7) really? you have dead code in production and you know about it? No one would write tests knowingly for code that should be deleted. Just delete the useless code.

8) I could go on all day

Oguzhan Acargil said...
This comment has been removed by the author.
Graham Pearson said...

Thanks for the comments.

Maybe I've overstated the problems we're facing. The vast majority of our tests are good, isolated, repeatable, independent, non-brittle tests and this is reflected in the quality of the systems we've developed and maintained. In fact the best developers on the team probably never look at code coverage anymore.

So the real question (and the title of the post) is whether measuring code coverage can do more harm than good. On the one hand it's good to know what's been covered and gives some 'sense' of the state of the test suite, but on the other hand as has been mentioned, knowing someone is looking at a metric changes your behaviour to met the metric. Does one outweigh the other?

Or as I suggested at the end of the post use coverage simply as an aid to other processes like code reviews (let's review the tests before the code and se if I can understand what the code is supposed to be doing by what tests are being run), and test-first approaches (coverage should be 100% if we're practicing this so it's an easy intial 'confirmation').

Giacomo said...

Stupidity considered harmful

Robert Pieper said...

in response to my prior comment and the author's current comment... To me, code coverage is not too different than a speedometer. It is used to know something about your current state. Am I going the speed limit? Do I have all my happy paths under test?

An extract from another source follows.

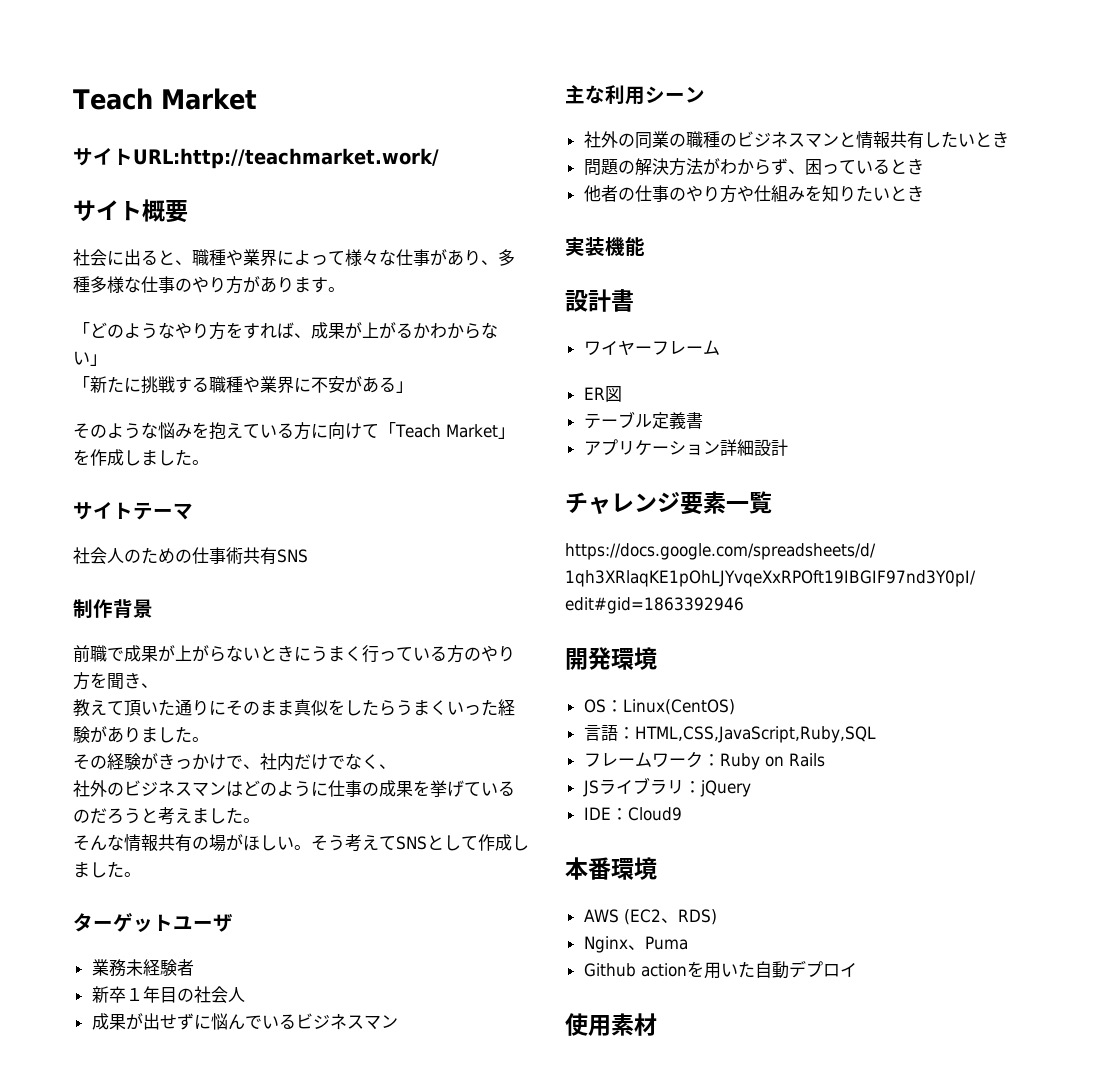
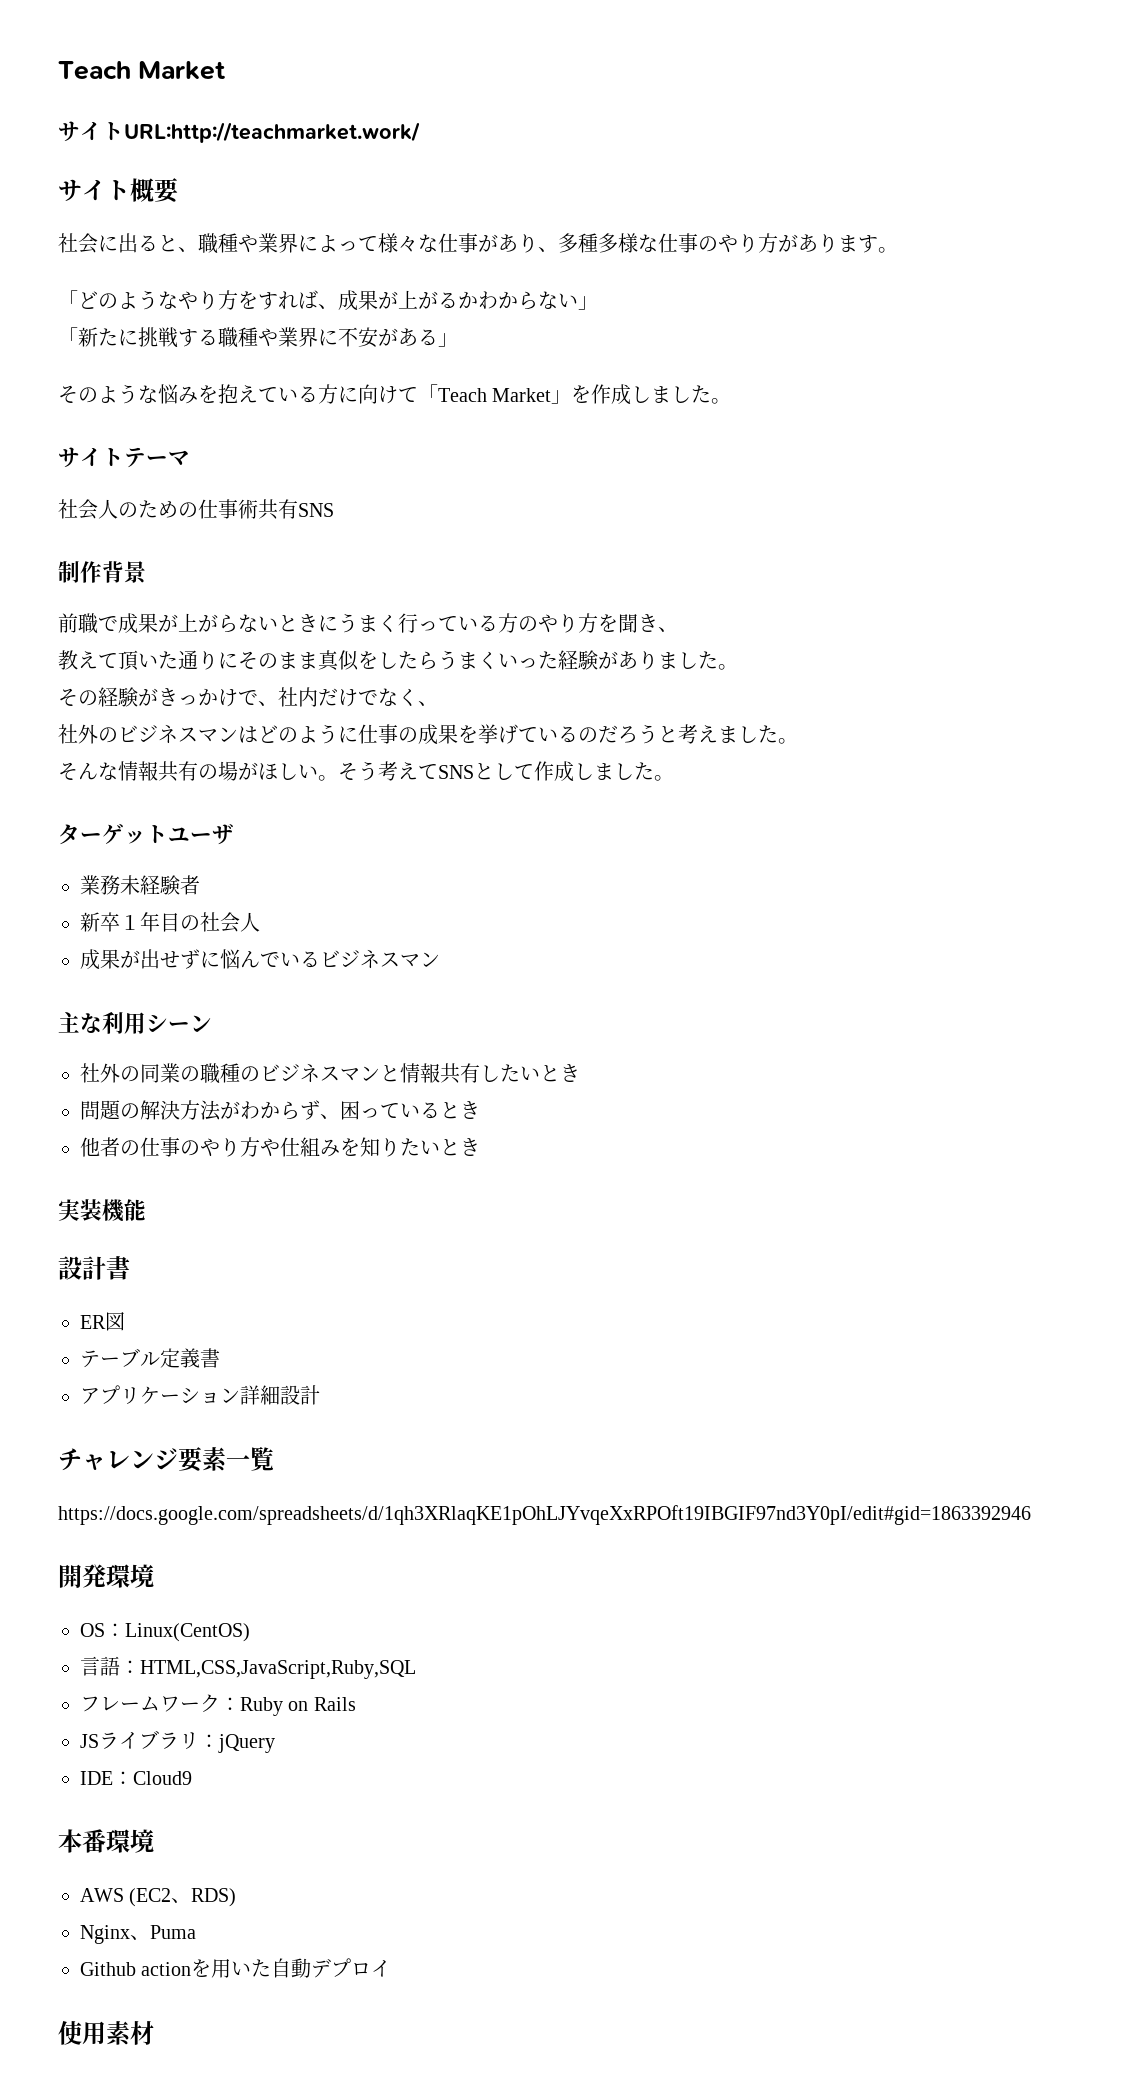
[583,340,720,355] // ワイヤーフレーム -> (130, 1268) none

Sure, you can break the rules and do what you have to do to see the number you want to see, but at the end of the day the truth is the truth: you are breaking the law or you are not; you have all your logic under (at least) basic tests or you do not.

I wrote a little something on the topic. Feel free to poke holes in it since I poked holes in yours. I take a stance in a heated, rat-hole of a conversation which I feel needed to be represented.

-R

Robert Pieper said...

forgot the link

\http://www.centare.com/100-code-coverage/

Robert Pieper said...

http://www.centare.com/100-code-coverage/

tanusoft said...

First "quick fix" for your "ugly legacy code" problem : read the documentation of your coverage tool and find out how to configure it to ignore some parts of your source code if you know that you don't want tests on that part.

Or better yet, if that legacy code is now useless due to newer code that has superseded it, shouldn't it be removed from the project ?

2nd fix, but less quick... Do code reviews on the unit-tests. Code coverage metrics are not a substitute for human interaction. If you feel you really need metrics for communicating your needs, for example if there can be a long time between finding some class to improve and the moment it is fixed, and you feel that you need to keep that information so that it doesn't get forgotten, look for some way to keep such annotations in the code that will reflect through the metrics tools you are using.